CST438 - Week 6

 How to Break Up With a Monolith

This week in CST-438 Software Engineering, we took a major step forward in the evolution of our learning management system by transitioning from a monolithic backend architecture to a microservice-based design. Our backend was split into two distinct services, each focused on a specific domain of functionality. To facilitate communication between the services, we implemented proxy components and used RabbitMQ, a reliable message-broker system designed for asynchronous inter-service messaging.

As part of this shift, we also refactored the frontend of our application so that it could interact independently with both backend services. Each microservice now operates on its own dedicated port, and the frontend routes its requests accordingly. This change not only promotes modularity but also makes the system more scalable and easier to maintain.

This approach aligns with the principles of Service-Oriented Architecture (SOA), where systems are built as a collection of loosely coupled services. In SOA, each service is designed to perform a specific business function and communicate with other services through well-defined interfaces.
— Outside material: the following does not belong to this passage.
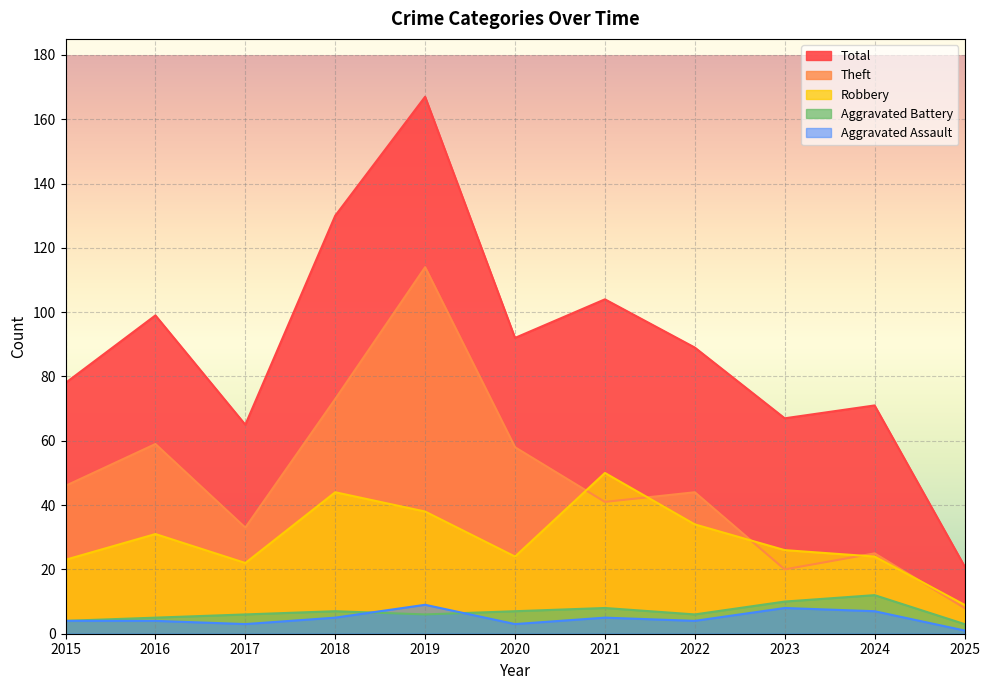

Which series has the largest total across all categories?

Total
This separation of concerns improves flexibility, allows independent development and deployment of services, and enhances system resilience; one service can fail or be updated without necessarily affecting others.

Implementing RabbitMQ added a layer of decoupling by allowing services to communicate asynchronously, rather than relying on direct calls. This increases the system’s ability to handle higher loads and enables more fault-tolerant communication between services.

Overall, this week's work provided a hands-on understanding of microservices and SOA, showing how these architectural choices can lead to more robust and adaptable software systems.